Katılıyorum. Bu sürekli yaptığımız bir şey. Ben bunun farkına varmaya çalışıyorum. Neyden ilham aldığımı keşfedip, onu iyileştirmeye çalışıyorum. Dediğim gibi, ilk yaptığım işte de halka kulplar vardı. Bu farketmeden yaptığım bir şeydi. Ben bunu keşfedip üzerine gittim. İnsan zihni böyle çalışıyor. Bence yaratıcılık da burada başlıyor. Bir yerden beslendiğini biliyorsun, ama bunu nasıl farklılaştırıp, iyileştirebilirsin? Tasarım bu noktada devreye giriyor.
Yaptığın vazolar, üretimin izlerini taşıyor. Bu vazoların yüzeylerini düzleştirmemek senin tasarım kararın. Aynı zamanda kalıp da kullanmıyorsun. Ürettiğin her nesne tekil. Buradaki kararından biraz bahseder misin
Seramiği yüz farklı yöntem kullanarak yapabilirsin. Kalıp ve torna bunlardan bazıları. Ben her seferinde ellerimle çalışmak istedim. Seramikte sevdiğim şey elimle üretebilmekti ve bunu kaybetmek istemedim. Tornada bile, her ne kadar el ile şekillendirseniz de arada bir araç daha var. Oysa sucuk veya fitil denilen yöntemde sadece ellerinizle ve çok basit aletler kullanarak çalışabiliyorsunuz. Bu yöntem kullanıldığında, aynı ürünü ikinci kez üretmek istediğinizde, yöntemin getirdiği kusurlardan dolayı farklı bir sonuç alıyorsunuz. Her yaptığınız iş, özel ve tek oluyor. Kullanıcı olarak da, her şeyin seri üretilmiş olmasından ve kusursuz olmasından sıkıldık bence. Bir ürünü elimize aldığımızda, onun üzerinde kusurları görmek, onun bir insanın ürünü olduğunu bilmek çok değerli. O zaman obje ile daha iyi bağ kurabiliyorsunuz.
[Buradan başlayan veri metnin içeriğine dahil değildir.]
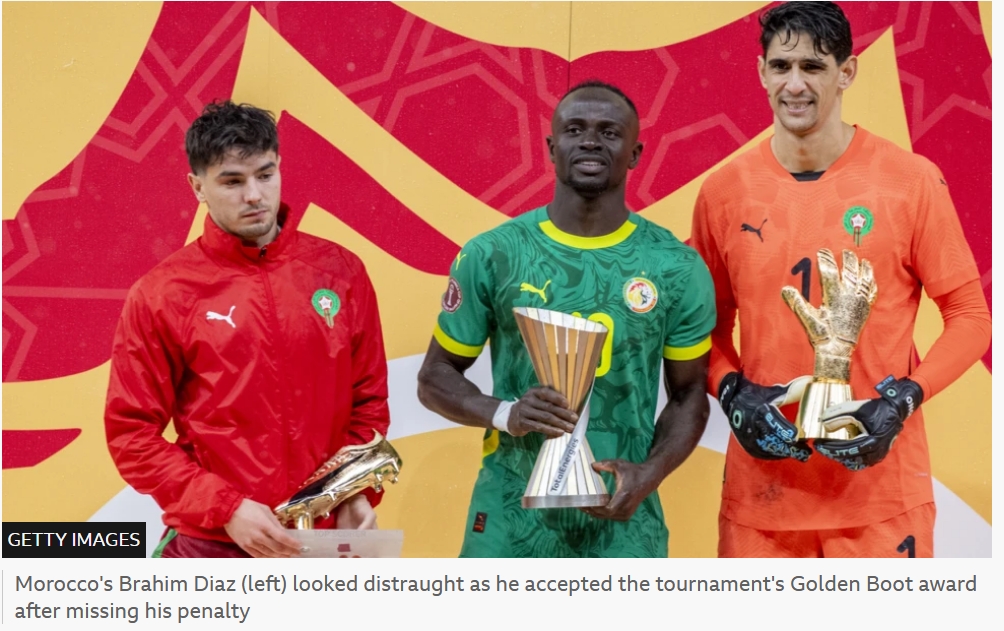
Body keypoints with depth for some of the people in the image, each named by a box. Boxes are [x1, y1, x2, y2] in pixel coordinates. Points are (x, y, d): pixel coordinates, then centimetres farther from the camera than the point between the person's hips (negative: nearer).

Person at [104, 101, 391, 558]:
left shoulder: (341, 272, 3)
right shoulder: (160, 295, -5)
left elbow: (368, 399, 10)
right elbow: (131, 433, -5)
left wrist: (359, 493, -4)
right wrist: (227, 509, -14)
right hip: (214, 549, -2)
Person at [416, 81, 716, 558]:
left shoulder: (676, 268, 1)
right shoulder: (492, 256, -1)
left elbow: (688, 394, 9)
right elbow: (436, 375, 6)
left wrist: (650, 473, -9)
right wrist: (503, 414, -15)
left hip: (623, 518, 1)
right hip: (512, 514, 0)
Onun üreticisini düşünüyorsunuz. Yaptığı hataları düşünüyorsunuz. Özel bir şey olduğunu, tutkuyla yapılan bir ürün olduğunu biliyorsunuz. Hem üretim süreci hem de tüketici ile kurduğu empati açısından baktığımda, bu yöntem bana çok iyi geliyor ve böyle devam etmeyi düşünüyorum. Renk ve sır konusunda karar verirken de bu düşüncem etkiliydi.
Sır kullanmıyorsun.
Sır kullanmadım. Sırlı denemelerim de oldu fakat sır çok parlak bir yüzey ve biraz kalın bir katman. Kusurları örtüyor. Kullandığım sır altı boyalar, genellikle desen çalışmak için kullanılıyor. Ben renkleri birbirileri ile karıştırıp, daha çok soluk renkler elde edip, tüm vazoyu aynı renge boyuyorum. Sır altı boya, çamurun dokusunu olduğu gibi hissetmenizi sağlıyor. Kusurları, pürüzleri, çukurları daha çok hissetmenize imkan tanıyor. Bu yüzden sır kullanmayayı tercih ettim. Bundan sonra da böyle devam edeceğim.
Sırada başka ülkeler, başka planlar var mı? Tekrar Paris’e gidecek misin?
İhtimaller var şuanda. Nisan ayında, 1000 Vases ekibiyle Milano tasarım haftasında olacağım. Bunun dışında anlaştığım bazı mağaza ve galeriler var. Milano’da Rossano Orlandi ile konuşuyoruz. Brüksel’de, Paris’te birkaç mağaza var. Eskişehir’de OMM var. İstanbul’da birkaç yer var. Bunların dışında Paris’te bir sergi ihtimali var. Aslında bir mağaza için görüşmüştük, ama ben seriyi hazırlayıp fotoğraflarını gönderdiğimde bir sergi fikirleri olduğunu söylediler. Henüz detaylarını ben de bilmiyorum. İşlerimin bir galeride yer alması beni heyecanlandırıyor.